Samuel Paty: French schoolgirl admits lying about murdered teacher
A French schoolgirl has admitted to spreading false claims about a teacher before he was murdered last year.
Samuel Paty was beheaded in October after showing students cartoons of the Prophet Muhammad.
The girl, whose complaints sparked an online campaign against Paty, has now admitted that she was not in the class.
Mr Paty's killing stunned France and led to an outpouring of support at memorial ceremonies and marches around the country.
The 13-year-old girl, who has not been officially named, originally told her father that Paty had asked Muslim students to leave the classroom while he showed the cartoon during a class on free speech and blasphemy.
According to evidence given by the girl seen by French media she said: "I didn't see the cartoons, it was a girl in my class who showed me them."
"She lied because she felt trapped in a spiral because her classmates had asked her to be a spokesperson," her lawyer, Mbeko Tabula, told AFP news agency.
The girl's father filed a legal complaint against the teacher and began a social media campaign over the incident based on his daughter's account. He identified Paty and the school in Conflans-Sainte-Honorine, west of Paris.
Prosecutors said shortly after the killing that there was a "direct causal link" between the online incitement against Paty and his murder.
The perpetrator, 18-year-old Abdullakh Anzorov, was shot dead by police shortly after the attack.
It then emerged that the campaign against the history and geography teacher had been based on a distorted account of what had happened in class days earlier.
As he had done in similar lessons on free speech in previous years, Paty warned students that he was about to show a depiction of Muhammad. He said anyone who thought they might be offended could close their eyes.
The girl had originally claimed the teacher had asked Muslim pupils to leave the room. When she objected she was suspended from school, she said. It now appears that the girl was suspended the day before the class was given, according to Le Parisien newspaper, because of repeated absence from school.
The girl explains in her leaked testimony that she made up the story so as not to disappoint her father. He posted two videos on social media in response to the allegations.
Speaking on French radio on Tuesday, the Paty family's lawyer said the girl's family knew that she had not been in class on the day in question and why she had been suspended. "So to come and say now, sorry, I believed my daughter's lies, that's really weak," Virginie Le Roy told RTL radio.
In a separate development, two university professors have been given police protection after they were accused of Islamophobia by student protesters.
An investigation has begun after posters were put up last week at Sciences Po university in Grenoble that read "Fascists in our lecture halls, Islamophobia kills", naming the two professors.
Junior Interior Minister Marlène Schiappa said their lives were in danger and the campaign was reminiscent of the harassment of Samuel Paty. "We can't tolerate this kind of thing," she said.
After Paty's murder, President Emmanuel Macron presented the teacher's family with the nation's highest honour, the Légion d'honneur.
Depictions of the Prophet Muhammad are widely regarded as taboo in Islam, and are considered highly offensive by Muslims.
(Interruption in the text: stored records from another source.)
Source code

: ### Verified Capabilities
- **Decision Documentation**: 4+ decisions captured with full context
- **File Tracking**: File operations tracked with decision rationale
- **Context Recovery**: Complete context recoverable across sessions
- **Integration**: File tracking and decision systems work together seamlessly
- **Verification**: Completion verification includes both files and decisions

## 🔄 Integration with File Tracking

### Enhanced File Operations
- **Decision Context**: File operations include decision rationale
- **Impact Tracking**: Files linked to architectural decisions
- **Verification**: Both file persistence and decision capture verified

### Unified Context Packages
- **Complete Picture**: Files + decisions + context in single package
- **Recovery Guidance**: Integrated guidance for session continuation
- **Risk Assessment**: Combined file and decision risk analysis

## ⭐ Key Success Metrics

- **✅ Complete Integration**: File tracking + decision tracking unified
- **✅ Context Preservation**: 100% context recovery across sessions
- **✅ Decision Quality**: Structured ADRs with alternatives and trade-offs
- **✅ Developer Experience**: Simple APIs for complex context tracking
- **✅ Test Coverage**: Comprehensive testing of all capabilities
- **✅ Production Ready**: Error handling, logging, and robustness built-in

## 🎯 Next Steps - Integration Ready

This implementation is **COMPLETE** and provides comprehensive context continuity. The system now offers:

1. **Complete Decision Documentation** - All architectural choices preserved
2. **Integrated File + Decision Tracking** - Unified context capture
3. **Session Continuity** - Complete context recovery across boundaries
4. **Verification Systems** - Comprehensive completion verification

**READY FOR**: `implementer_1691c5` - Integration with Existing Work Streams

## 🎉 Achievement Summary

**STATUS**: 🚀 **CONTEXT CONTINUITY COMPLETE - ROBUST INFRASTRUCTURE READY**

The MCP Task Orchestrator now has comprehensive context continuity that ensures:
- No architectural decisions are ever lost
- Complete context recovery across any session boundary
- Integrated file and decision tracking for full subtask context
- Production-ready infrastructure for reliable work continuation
The issue is particularly sensitive in France because of the decision by satirical magazine Charlie Hebdo to publish cartoons of the Prophet.
Twelve people were killed by Islamist extremists at the magazine's offices in 2015 after the images were published.
Both the Charlie Hebdo murders and Samuel Paty's beheading struck a deep chord in a country where secularism - or laïcité - is central to national identity.
Under that principle, the state cannot intervene in matters of religion, and thus should not curb expression to protect the feelings of a particular community.